== Selected text ==
'''

Monday, April 14, 2008

Pondering the tone of the immigration debate…

I’m late to the topic of immigrant rights and a bitch is trying to catch up. Oh, I’ve written about immigration reform and the misuse of immigration as a wedge issue in American politics, but a bitch is still studying this shit.

What I do know is that the debate around immigration has been and continues to be bigoted as hell.

Blink.

It has, y’all. The tone offends me and I don't even claim an immigrant history.

I attended the Immigration in the U.S.: The Women's Rights Crisis Feminists Aren't Talking About panel at WAM! and was inspired to write a piece for RH Reality Check that went up today. Missouri is on the brink of passing legislation that claims to address illegal immigration, but it is drenched in anti-immigrant bullshit that has no place in the discussion.

Ruben Navarrette Jr. has a Commentary up at CNN.com on this topic. Oh, and read the comments...some of them are beyond ig'nant.

I live in St. Louis city and one of the things I love about my home is how culturally diverse it is. Community and culture existed before the French planted a flag along the Mississippi and the River City has since become home to Italian, Irish, German, Bosnia, Chinese, Caribbean and immigrants from African countries and the Middle East. When I walk down South Grand, I see and hear diversity and it feels good.

But America has long struggled and failed to address immigration with decency and respect. Just as communities and groups defended and supported Irish Need Not Apply signs, we now have people playing their Bigot Card on the topic of immigration.

It is easy to point out how the nastiness of the anti-immigrant immigration debate hurts immigrant communities and immigrants.

But the cold hard reality is that it hurts all of us as it reveals the ugly face of bigotry beneath the mask of tolerance this nation slaps on before greeting the world.

Mercy.

Anyhoo, this reminds me of a conversation I had with a Navajo woman while visiting New Mexico and drooling over handmade jewelry. She told me that while she was visiting Utah someone yelled out of their car for her to go back where she came from. She laughed and said if people went back to where their people came from, Navajo visiting Utah would have one of the quickest moves.

'''

== Supplied information ==

'''

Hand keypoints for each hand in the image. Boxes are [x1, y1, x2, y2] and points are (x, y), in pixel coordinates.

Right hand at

'''
'''

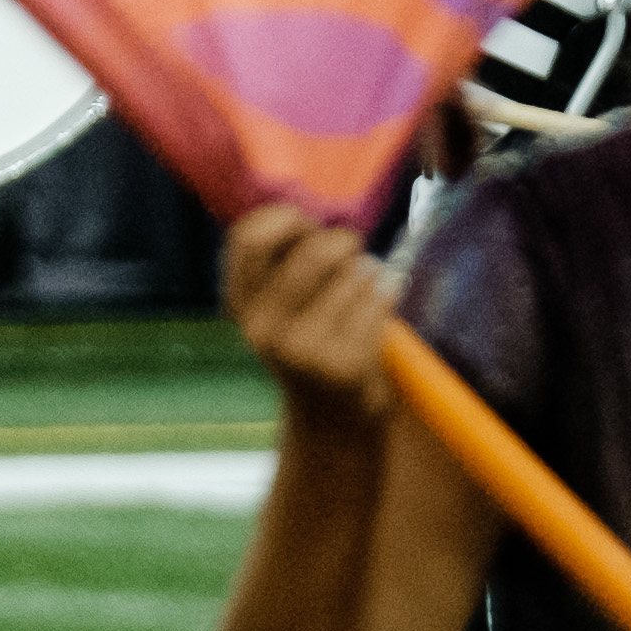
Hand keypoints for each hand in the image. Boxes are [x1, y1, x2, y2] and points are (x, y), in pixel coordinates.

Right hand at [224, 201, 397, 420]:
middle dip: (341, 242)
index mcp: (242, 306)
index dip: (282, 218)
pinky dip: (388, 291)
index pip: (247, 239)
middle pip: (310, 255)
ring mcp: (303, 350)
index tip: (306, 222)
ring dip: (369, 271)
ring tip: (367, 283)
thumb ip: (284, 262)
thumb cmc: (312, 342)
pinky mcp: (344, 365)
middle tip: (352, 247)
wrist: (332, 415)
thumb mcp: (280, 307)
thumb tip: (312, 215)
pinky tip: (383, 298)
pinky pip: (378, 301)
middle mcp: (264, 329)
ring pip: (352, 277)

'''

== Instructions ==
**a.** Using the post about the immigration debate, answer these:
(i) Which state is on the brink of passing legislation on illegal immigration?
(ii) On which street does the writer see and hear diversity?
(iii) In which state was the Navajo woman told to go back where she came from?
**b.** Carry on the post about the immigration debate, picking up right after its final sentence.

== Answers in order ==
**a.**
(i) Missouri
(ii) South Grand
(iii) Utah

**b.**
Sigh.

6 comments:

Melissa McEwan said...

She laughed and said if people went back to where their people came from, Navajo visiting Utah would have one of the quickest moves.

LOL ... sob.

Anonymous said...

When will the ignorance cease?

mikeinportc said...

She laughed and said if people went back to where their people came from, Navajo visiting Utah would have one of the quickest moves.

Yep lol/sad . It is fun to pull rank. The Onondagas, my peeps, in part, came south ~1400. The first of my European ancestors were on the Mayflower, the next batch PA Quakers. I look like the little Dutch boy, +25yrs, so don't get the comments, but my uncle and some of my cousins look the part. When somebody goes into the "Send 'em all back......" mode , I ask when they're going to start packing. :)

Funny how some of the places with the fewest immigrants have their knickers in the biggest twist , and complain the loudest. Here, even in small town NY ( 21% of the state is foreign born) it's no big deal . When I was born, 50% of this county was foreign born .NYC is 58%, last I knew. So far, the world hasn't come to an end . The only "crisis" was that '06 was an election year . I wonder how many of the immigration hysteriacs' ancestors would be legal under today's rules .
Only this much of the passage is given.